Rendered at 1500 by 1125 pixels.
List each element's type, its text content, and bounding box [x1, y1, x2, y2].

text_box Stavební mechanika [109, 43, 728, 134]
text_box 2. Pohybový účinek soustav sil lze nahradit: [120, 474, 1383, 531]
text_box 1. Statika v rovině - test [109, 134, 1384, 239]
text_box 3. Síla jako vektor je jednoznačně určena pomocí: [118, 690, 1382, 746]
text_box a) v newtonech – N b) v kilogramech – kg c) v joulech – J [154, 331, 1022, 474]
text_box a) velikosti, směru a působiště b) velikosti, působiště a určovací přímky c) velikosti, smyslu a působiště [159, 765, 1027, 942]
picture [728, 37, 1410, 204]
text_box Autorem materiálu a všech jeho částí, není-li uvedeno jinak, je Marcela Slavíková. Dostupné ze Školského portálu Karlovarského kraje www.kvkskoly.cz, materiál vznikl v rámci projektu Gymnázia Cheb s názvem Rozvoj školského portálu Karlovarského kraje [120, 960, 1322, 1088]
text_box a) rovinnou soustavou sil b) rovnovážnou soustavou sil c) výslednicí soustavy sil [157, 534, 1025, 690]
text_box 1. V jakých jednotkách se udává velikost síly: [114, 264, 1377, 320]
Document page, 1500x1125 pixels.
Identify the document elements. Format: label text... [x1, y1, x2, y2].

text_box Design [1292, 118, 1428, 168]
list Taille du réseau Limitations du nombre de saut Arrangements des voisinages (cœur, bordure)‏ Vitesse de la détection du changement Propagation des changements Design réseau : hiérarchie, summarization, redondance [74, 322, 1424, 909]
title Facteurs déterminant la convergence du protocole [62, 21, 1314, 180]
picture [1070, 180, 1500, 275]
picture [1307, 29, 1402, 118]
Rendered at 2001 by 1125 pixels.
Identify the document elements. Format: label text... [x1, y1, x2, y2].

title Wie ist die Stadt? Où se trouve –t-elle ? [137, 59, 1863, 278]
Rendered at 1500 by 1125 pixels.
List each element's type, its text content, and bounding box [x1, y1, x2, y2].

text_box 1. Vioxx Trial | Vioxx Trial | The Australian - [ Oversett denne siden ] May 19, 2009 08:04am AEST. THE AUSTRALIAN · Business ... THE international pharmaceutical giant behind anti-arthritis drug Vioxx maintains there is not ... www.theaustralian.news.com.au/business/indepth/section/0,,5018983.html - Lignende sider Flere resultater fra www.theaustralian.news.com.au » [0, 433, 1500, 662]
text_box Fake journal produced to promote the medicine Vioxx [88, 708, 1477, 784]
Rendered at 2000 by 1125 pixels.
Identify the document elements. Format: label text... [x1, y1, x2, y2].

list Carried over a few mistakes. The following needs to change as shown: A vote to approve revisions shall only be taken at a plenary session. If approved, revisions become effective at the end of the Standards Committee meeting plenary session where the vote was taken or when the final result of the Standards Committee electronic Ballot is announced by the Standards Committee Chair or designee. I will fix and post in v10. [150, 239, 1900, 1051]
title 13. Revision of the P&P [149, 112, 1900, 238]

- [WRITTEN REQUEST]: Reproduce the data above verbatim, from its first line through the line that contains "text_box 2. Pohybový", with both of those lines included.

- [PROBLEM SOLUTION]:
Rendered at 1500 by 1125 pixels.
List each element's type, its text content, and bounding box [x1, y1, x2, y2].

text_box Stavební mechanika [109, 43, 728, 134]
text_box 2. Pohybový účinek soustav sil lze nahradit: [120, 474, 1383, 531]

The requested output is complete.